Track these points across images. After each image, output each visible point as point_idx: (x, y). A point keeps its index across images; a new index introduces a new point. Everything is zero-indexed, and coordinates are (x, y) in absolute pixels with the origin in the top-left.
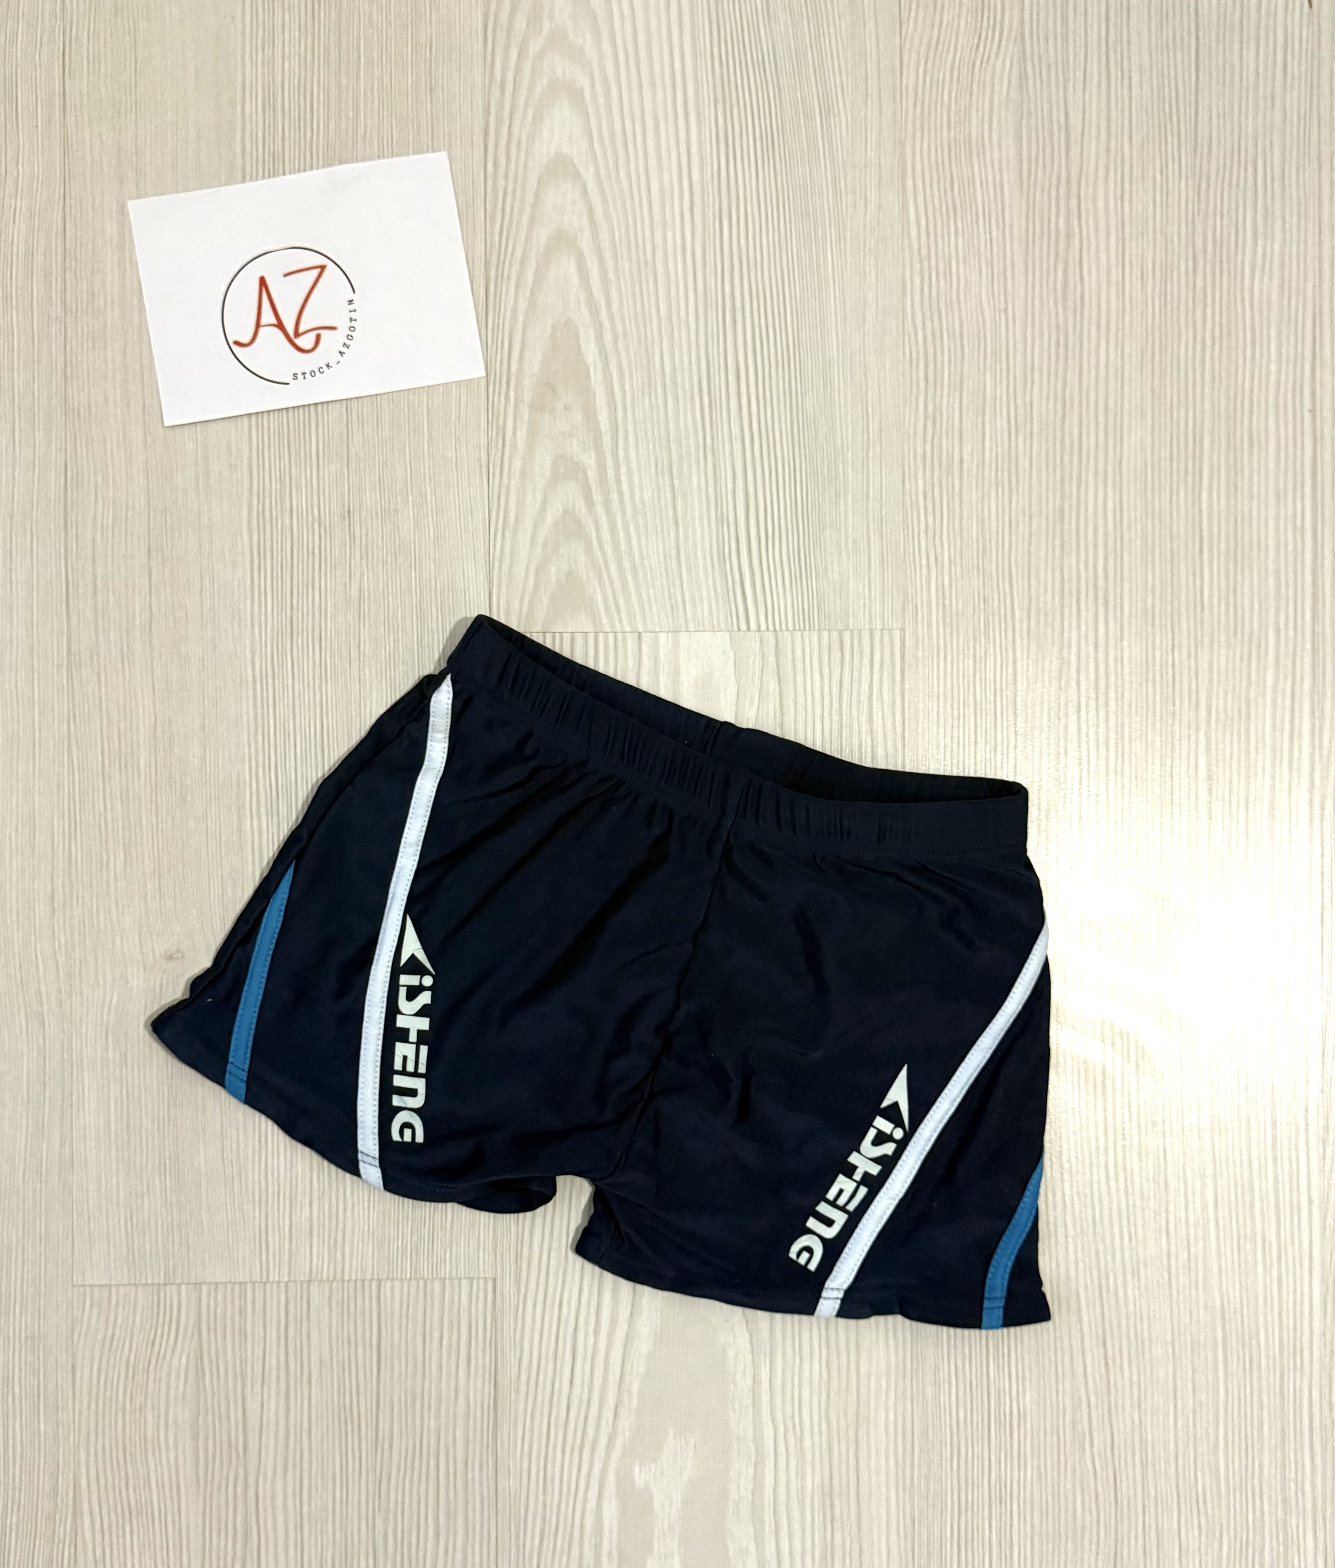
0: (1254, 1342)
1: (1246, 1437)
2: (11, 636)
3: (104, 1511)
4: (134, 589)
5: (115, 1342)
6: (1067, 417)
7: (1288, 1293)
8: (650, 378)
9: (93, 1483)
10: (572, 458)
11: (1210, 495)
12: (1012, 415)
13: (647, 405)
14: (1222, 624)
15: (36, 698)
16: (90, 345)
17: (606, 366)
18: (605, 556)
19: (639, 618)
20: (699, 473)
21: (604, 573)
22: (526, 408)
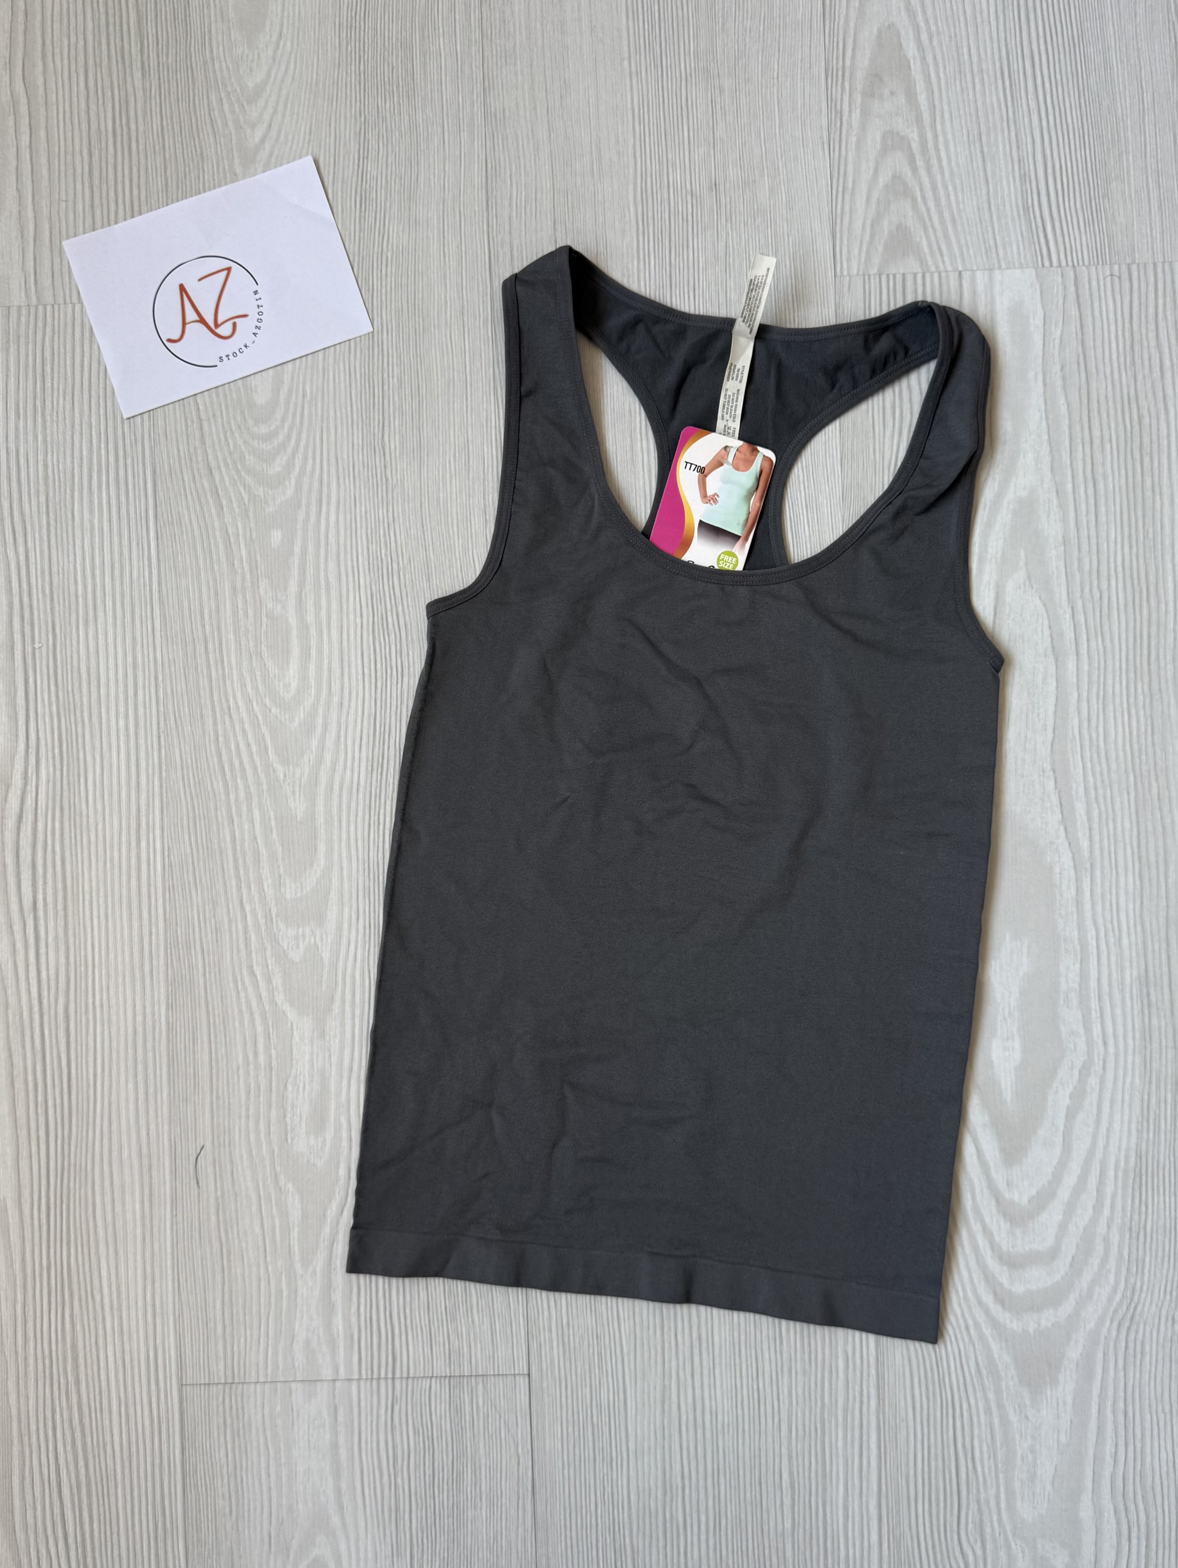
2: (446, 297)
8: (960, 65)
10: (898, 134)
13: (958, 88)
16: (503, 62)
17: (924, 59)
18: (928, 210)
19: (959, 260)
20: (1004, 141)
21: (928, 224)
22: (859, 95)
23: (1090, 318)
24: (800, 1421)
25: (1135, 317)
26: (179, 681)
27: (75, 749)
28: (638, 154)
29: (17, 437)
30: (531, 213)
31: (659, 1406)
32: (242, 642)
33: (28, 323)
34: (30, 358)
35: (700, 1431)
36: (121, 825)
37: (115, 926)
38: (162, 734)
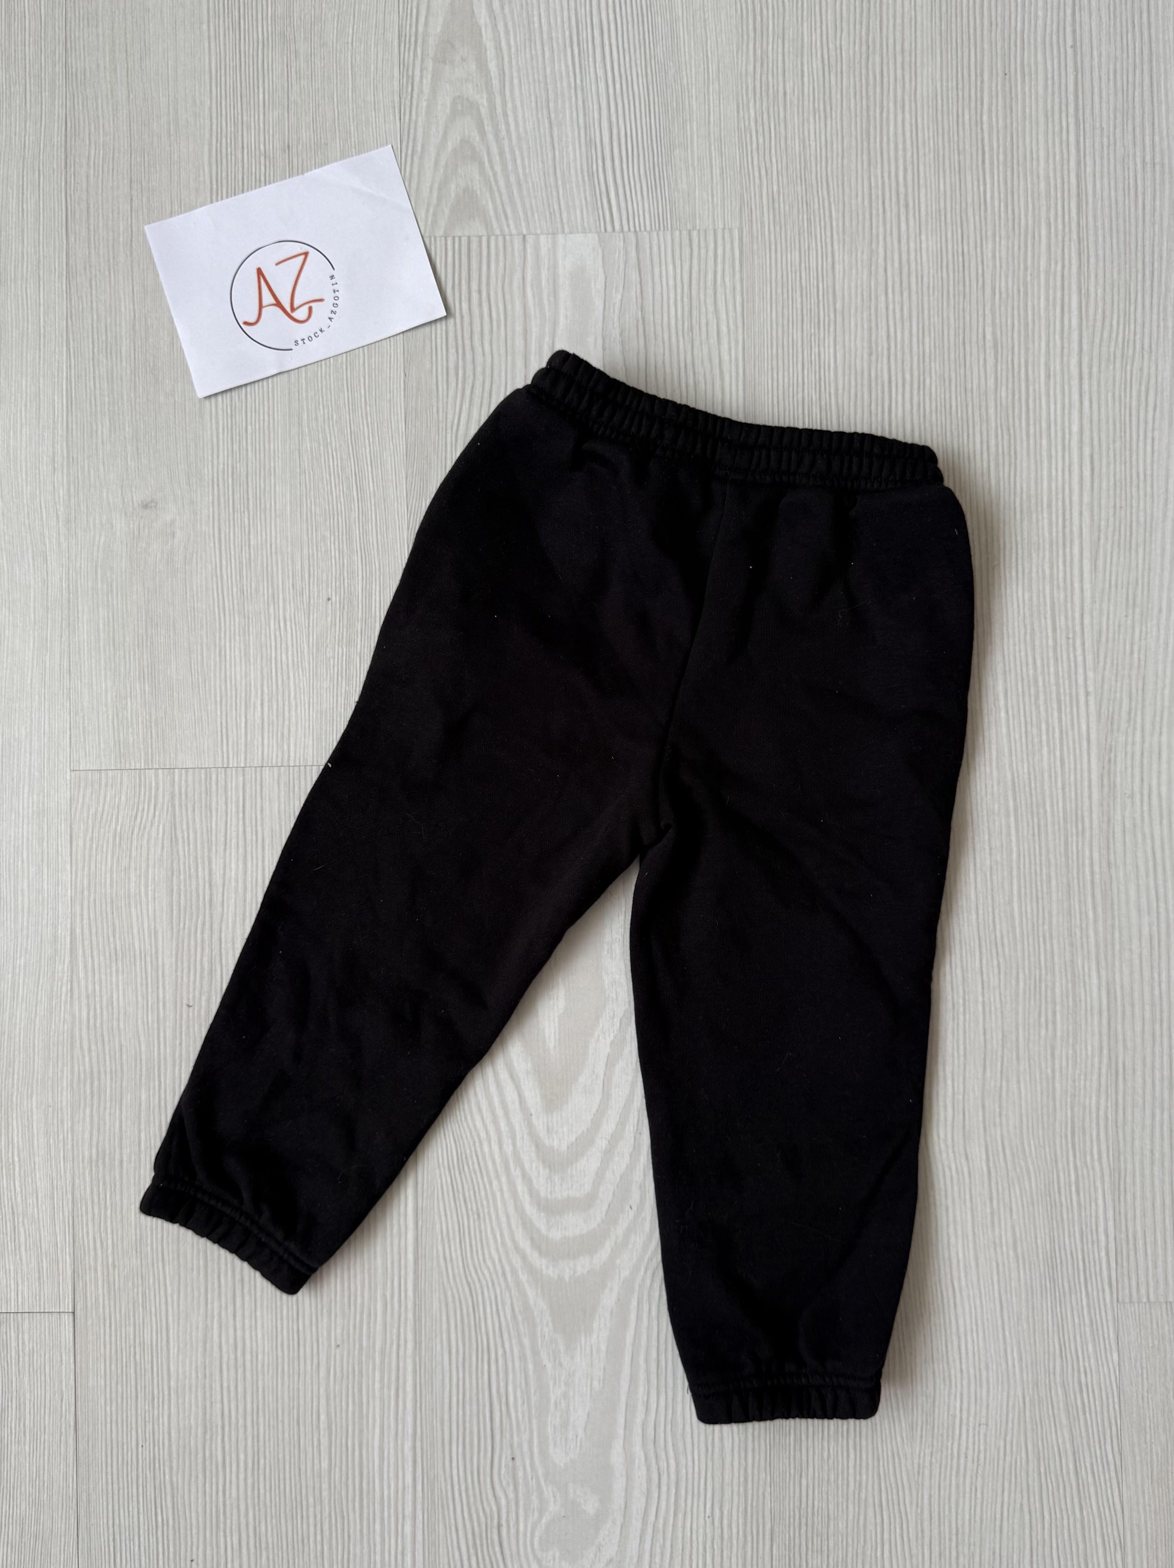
0: (1041, 811)
1: (1037, 890)
2: (23, 253)
3: (95, 953)
4: (118, 213)
5: (105, 816)
6: (871, 58)
7: (1070, 770)
9: (86, 931)
10: (468, 99)
11: (990, 117)
12: (826, 57)
13: (528, 56)
14: (1002, 221)
15: (42, 302)
16: (86, 23)
17: (495, 26)
18: (495, 175)
19: (523, 224)
20: (571, 108)
21: (495, 188)
22: (431, 61)
23: (650, 284)
24: (338, 1363)
25: (694, 282)
28: (214, 115)
30: (108, 172)
31: (200, 1345)
35: (240, 1371)
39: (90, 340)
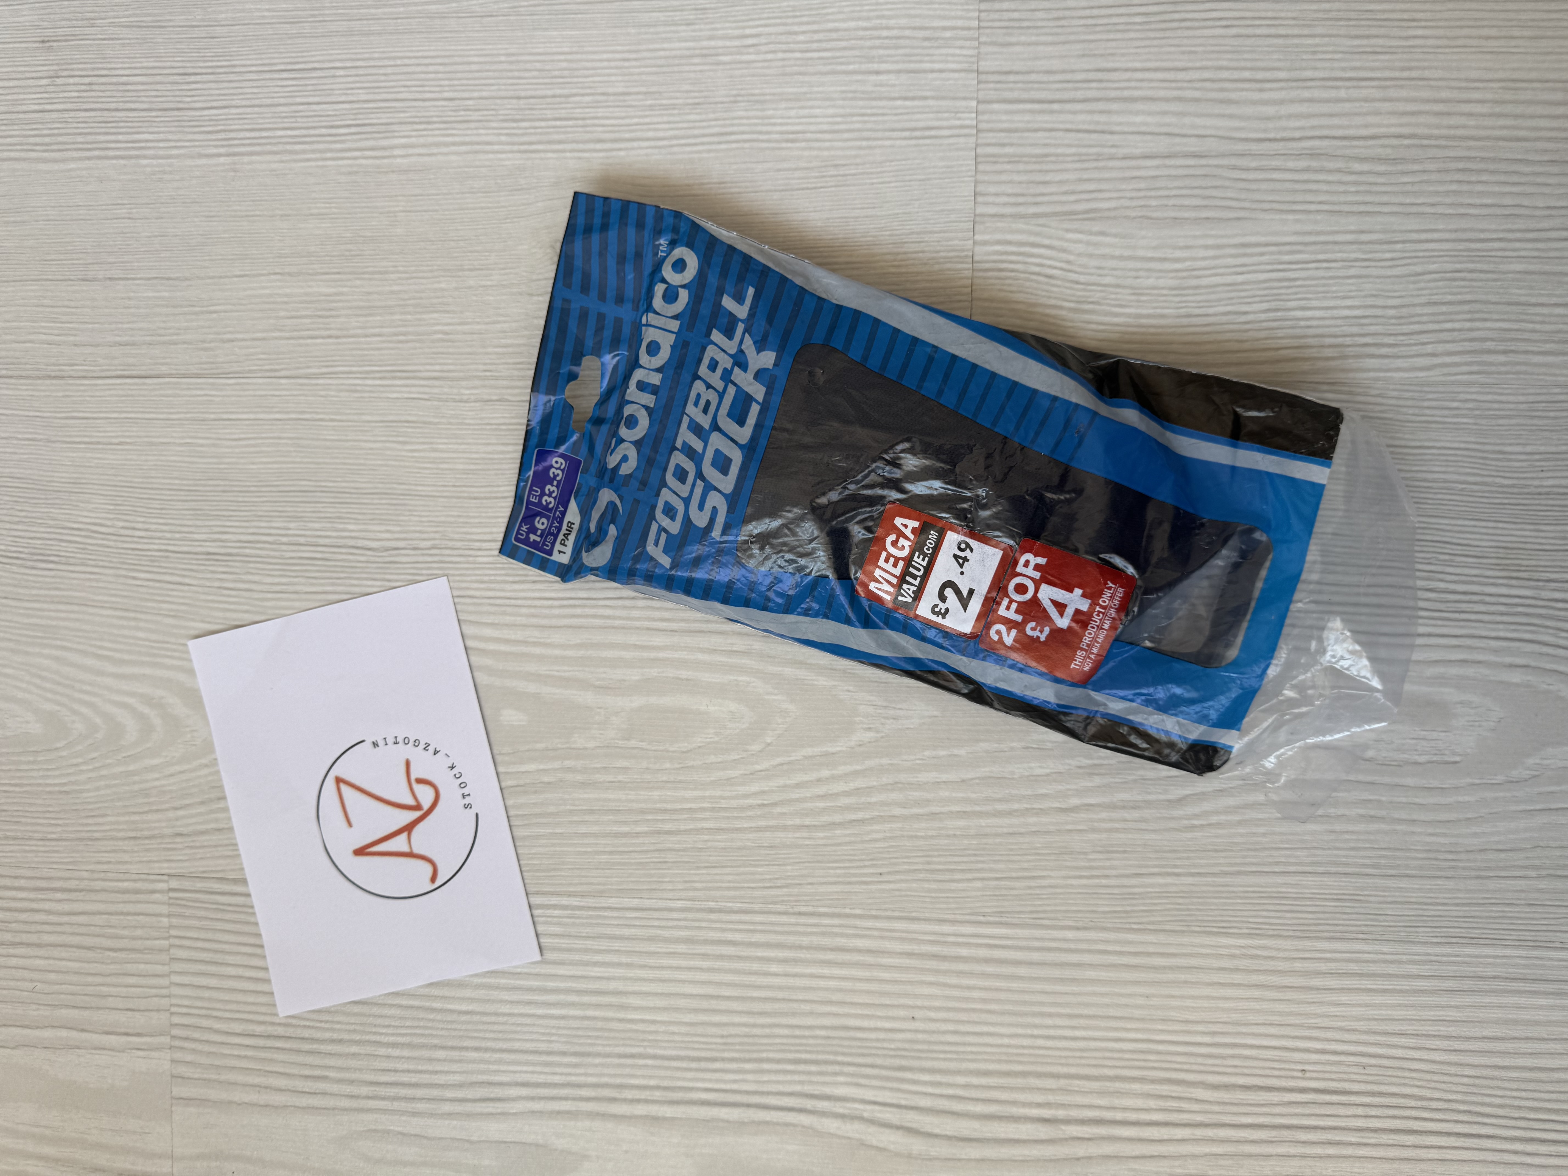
26: (718, 877)
27: (811, 1041)
29: (352, 1082)
32: (665, 778)
33: (194, 1051)
34: (243, 1052)
36: (931, 984)
37: (1087, 1005)
38: (797, 909)
39: (309, 341)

● ● ●

### [Aim of the exercise]
The line containing "37: (115, 926)" marks the end: copy exactly every line from the start of the records up to and including it, leaving out the pictures.

### [Answer for this exercise]
Track these points across images. After each image, output each visible point as point_idx: (x, y). A point keeps its index across images; a new index introduces a new point. Everything is zero-indexed, and coordinates are (x, y) in absolute pixels with the origin in the top-left.
0: (1254, 1342)
1: (1246, 1437)
2: (11, 636)
3: (104, 1511)
4: (134, 589)
5: (115, 1342)
6: (1067, 417)
7: (1288, 1293)
8: (650, 378)
9: (93, 1483)
10: (572, 458)
11: (1210, 495)
12: (1012, 415)
13: (647, 405)
14: (1222, 624)
15: (36, 698)
16: (90, 345)
17: (606, 366)
18: (605, 556)
19: (639, 618)
20: (699, 473)
21: (604, 573)
22: (526, 408)
2: (446, 297)
8: (960, 65)
10: (898, 134)
13: (958, 88)
16: (503, 62)
17: (924, 59)
18: (928, 210)
19: (959, 260)
20: (1004, 141)
21: (928, 224)
22: (859, 95)
23: (1090, 318)
24: (800, 1421)
25: (1135, 317)
26: (179, 681)
27: (75, 749)
28: (638, 154)
29: (17, 437)
30: (531, 213)
31: (659, 1406)
32: (242, 642)
33: (28, 323)
34: (30, 358)
35: (700, 1431)
36: (121, 825)
37: (115, 926)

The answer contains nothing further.